Scott's Crusades cameras banned from cathedral
The Catholic Church in Spain has refused to allow the filming of a new epic in a former mosque, writes Isambard Wilkinson
The Catholic Church has refused to allow a major film to be shot in the former Grand Mosque of Cordoba, which is now a Christian cathedral, causing a row over Spain's Islamic past.
Church authorities said the plans of Ridley Scott, the British director of Gladiator and Thelma and Louise, would "interfere with religious life".
Scott wanted to use the cathedral, known as the Mezquita, in his £54 million adventure Kingdom of Heaven, which is based on the Crusades.
But a church spokesman said: "The 200 people and the false door and walls and all the props would interrupt the religious life of the Mezquita for roughly a month, which would be disorderly and excessive."
The row has also assumed political overtones, with politicians of the traditionally communist-run city strongly criticising the Church and the Right wing for not seizing the opportunity to promote Cordoba.
Carmen Caldo, the local culture official, and the mayor, Rosa Aguilar, have made private petitions to the bishop to reconsider while strongly attacking the Church for not allowing filming.
"It seems we are losing a great opportunity and I am surprised the Church will not lend the city a helping hand," said Ms Caldo.
Scott has cut back his demands, saying he could manage with four days in the cathedral.

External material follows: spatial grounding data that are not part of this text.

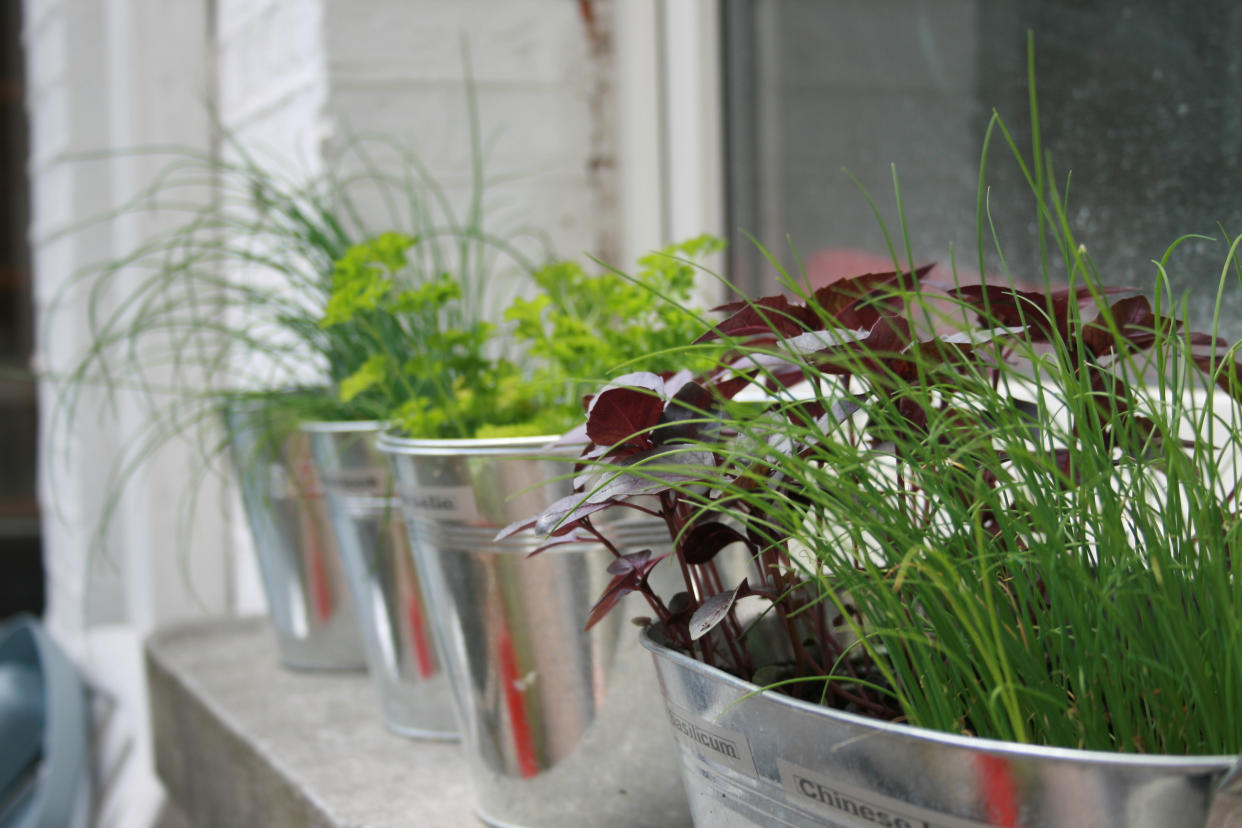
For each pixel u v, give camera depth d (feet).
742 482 1.54
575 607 2.16
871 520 1.36
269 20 4.63
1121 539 1.27
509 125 4.34
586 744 2.21
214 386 5.35
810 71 4.01
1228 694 1.17
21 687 4.57
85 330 6.57
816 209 4.02
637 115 4.46
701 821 1.57
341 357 3.28
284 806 2.79
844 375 1.63
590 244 4.50
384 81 4.12
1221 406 2.43
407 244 2.72
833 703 1.61
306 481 3.54
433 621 2.40
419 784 2.68
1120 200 2.94
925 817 1.18
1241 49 2.55
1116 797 1.06
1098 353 1.56
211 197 5.44
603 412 1.51
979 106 3.36
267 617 4.70
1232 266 2.62
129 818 4.34
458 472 2.18
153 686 4.17
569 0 4.41
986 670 1.33
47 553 7.93
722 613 1.42
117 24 5.54
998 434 1.35
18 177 13.76
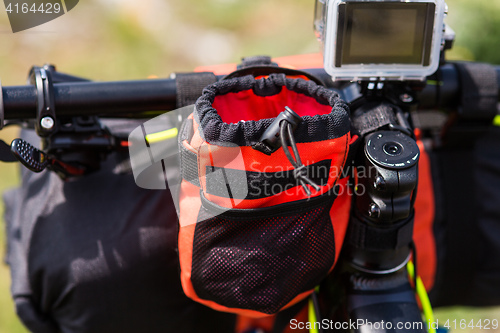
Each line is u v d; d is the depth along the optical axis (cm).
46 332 96
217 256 72
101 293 90
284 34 258
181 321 96
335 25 75
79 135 88
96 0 263
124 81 83
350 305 79
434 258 102
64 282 90
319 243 73
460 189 102
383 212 73
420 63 77
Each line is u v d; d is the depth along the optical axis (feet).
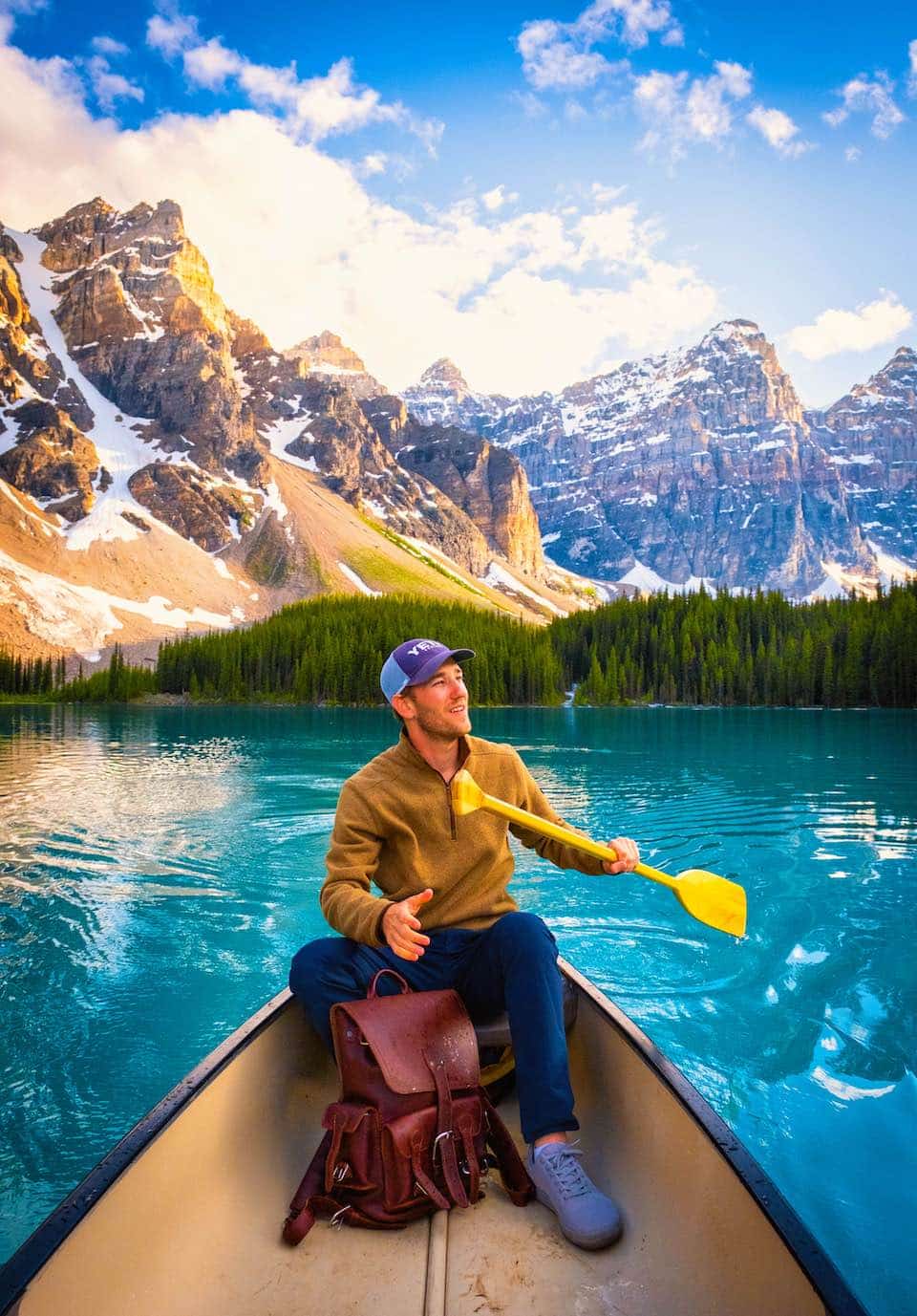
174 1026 13.60
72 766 63.52
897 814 35.29
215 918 19.97
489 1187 7.22
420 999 7.47
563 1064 7.22
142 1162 6.07
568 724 144.56
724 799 40.81
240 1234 6.63
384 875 8.90
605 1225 6.38
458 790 7.79
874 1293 7.31
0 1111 10.82
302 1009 8.89
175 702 343.05
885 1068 11.68
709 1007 13.98
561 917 19.26
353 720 172.65
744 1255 5.69
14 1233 8.23
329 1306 5.88
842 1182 8.99
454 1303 5.87
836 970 15.75
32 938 18.37
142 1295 5.74
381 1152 6.66
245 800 41.75
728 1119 10.31
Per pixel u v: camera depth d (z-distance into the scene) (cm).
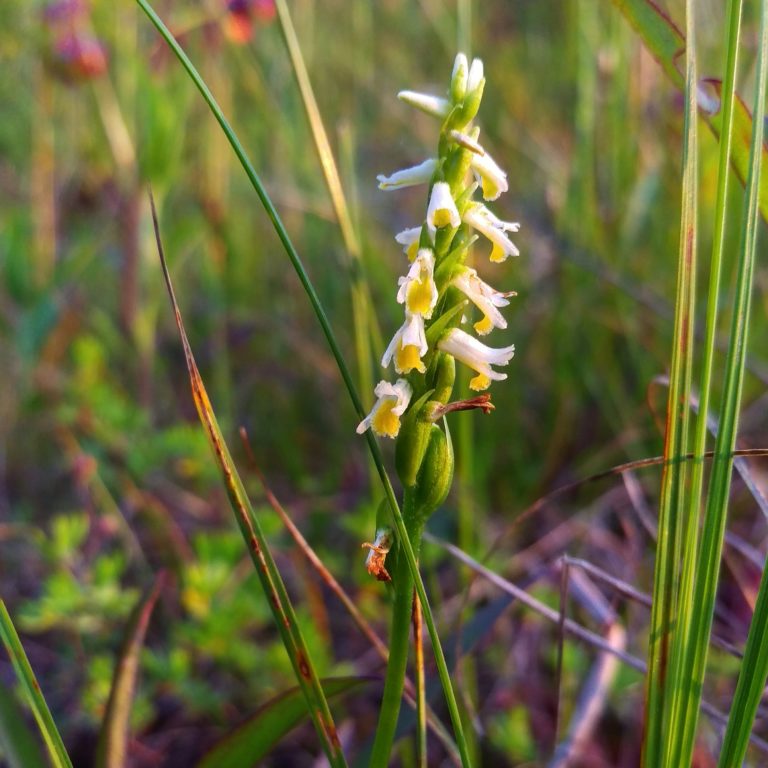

He began shooting the film, which stars Orlando Bloom, Liam Neeson and Eva Green, on Monday in Huesca in northern Spain.
The Right-wing newspaper La Razon accused Scott and the Socialist Andalusian government of "a gaffe of gigantic proportions knowing the mess they would make of one of the great heritage jewels".
The editorial suggested that the director should make a mosque "out of cardboard" as he would not know the difference.
Sensitivities over the building have existed for centuries: it was there that the Spanish-Islamic state reached its peak during the 10th century reign of Caliph Abd al-Rahman III, but it was built on the site of a Christian church.
After the expulsion of Jews and Muslims from the peninsula that began in 1492, the mosque underwent some heavy-handed Christian remodelling, with a 16th century cathedral stuck in the middle of the tiers of brick and stone arches.
Two years ago, women Muslim worshippers were thrown out of the Mezquita for attempting to pray there.
Scott's film promises to portray the brotherhood that Christians, Muslims and Jews once enjoyed in the country that lays historical claim to the "harmonious coexistence of three cultures".